* [TASKS TO PERFORM]
**1.** From the text on parameterized selection trees, list every requirement that a discrimination function f must satisfy to be valid.
**2.** Count the lines in the rows that contain the word "have", treating case as significant, and give only the number.

2.1 Discrimination functions

Discrimination functions have two arguments, a parameter and a key. Let p be any attribute specification, k be any key, and let k1 and k2 be two distinct keys. Then to be a valid discrimination function f must satisfy:

There is at least one p such that f(p,k1) .ne. f(p,k2)
The number of possible values of f(p,k) is bounded.
The cost of f is bounded; i.e, it is an O(1) function.

Requirement (1) says that we can always find a parameter value to use so that f discriminates between two given keys. Requirement (2) ensures that the cost of searching a node for a matching attribute value is bounded. It also implies that for any value of p f may distinguish between unequal elements but is not guaranteed to do so, and that it makes different distinctions for different values of p. Requirement (3) ensures that the cost of traversing the tree is proportional to the path length.

2.2 Parameter selection functions

Given two distinct keys k1 and k2 the parameter selection function g returns a parameter value p that discriminates between k1 and k2. That is, p satisfies

 
        f(p,k1) .ne. f(p,k2)

Unlike discrimination functions which is required to be O(1), the cost of the parameter selection function g can be data dependent. However for performance reasons it should be no worse than O(log(n)).

2.3 Tree construction

The following is pseudocode for searching a tree for a leaf node

    node := root  # start at the top of the tree
    loop
        attribute value := f(node parameter,key)
        is there is no component with that attribute value?
        then escape loop saying no leaf
        else is it a leaf node?
        then escape saying leaf
        else descend 
        end

Searches and inserts both use the basic search pattern. Searches that terminate with “no leaf” fail. If there is a terminating leaf node there must be a verification check to ensure that the leaf key and the search key are in fact the same.

When inserts terminate with “no leaf” a new component is created in the node to contain the leaf. When inserts fail with “leaf” we call g(leaf key, insert key) to find a parameter value that discriminates between them. If there is none, the two keys are identical and the insert fails. If there is a discrimination the leaf node is replaced by a sub node containing two components.

Deletions also use the basic search loop to find a key matching the key to be deleted. When one is found the component is deleted; if there is only one component remaining the node is deleted and the component is moved up to the parent.

2.4 An example

The principal examples of parameterized selection trees are the radix based trees discussed below. A simple example is the animal game. Here is a transcript of a typical session (computer in upper case, human in lower case):

THINK OF AN ANIMAL?
okay
DOES IT HAVE FOUR LEGS?
yes
IS IT GREEN?
no
IS IT A HORSE?
no
WHAT IS IT?
an aardvark
TELL ME SOMETHING ABOUT AARDVARKS THAT ISN'T TRUE OF HORSES
aardvarks eat ants

In this case the parameter is the property (has four legs, is green, eats ants, etc) with two components in each node. The parameter is the question and the attribute values are yes and no. Leaf nodes contain the name of an animal and sub nodes have the next question.

* [DATASET RECORDS]
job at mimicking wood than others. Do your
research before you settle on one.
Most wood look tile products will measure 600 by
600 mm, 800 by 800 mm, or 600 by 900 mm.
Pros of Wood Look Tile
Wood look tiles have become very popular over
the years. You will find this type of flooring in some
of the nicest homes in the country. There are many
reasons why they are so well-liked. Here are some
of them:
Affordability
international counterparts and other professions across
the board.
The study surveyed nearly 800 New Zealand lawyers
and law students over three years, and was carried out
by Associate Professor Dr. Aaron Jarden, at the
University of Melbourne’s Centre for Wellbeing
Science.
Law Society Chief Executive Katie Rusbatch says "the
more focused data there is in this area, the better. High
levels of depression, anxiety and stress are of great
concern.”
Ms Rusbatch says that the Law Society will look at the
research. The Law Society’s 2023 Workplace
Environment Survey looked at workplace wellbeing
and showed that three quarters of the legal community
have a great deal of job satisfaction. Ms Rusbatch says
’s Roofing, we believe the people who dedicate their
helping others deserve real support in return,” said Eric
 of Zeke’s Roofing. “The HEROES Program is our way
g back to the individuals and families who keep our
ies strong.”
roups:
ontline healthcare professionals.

* [SOLUTIONS FOR EACH TASK]
**1.**
- There is at least one p such that f(p,k1) .ne. f(p,k2)
- The number of possible values of f(p,k) is bounded.
- The cost of f is bounded; i.e, it is an O(1) function.

**2.** 2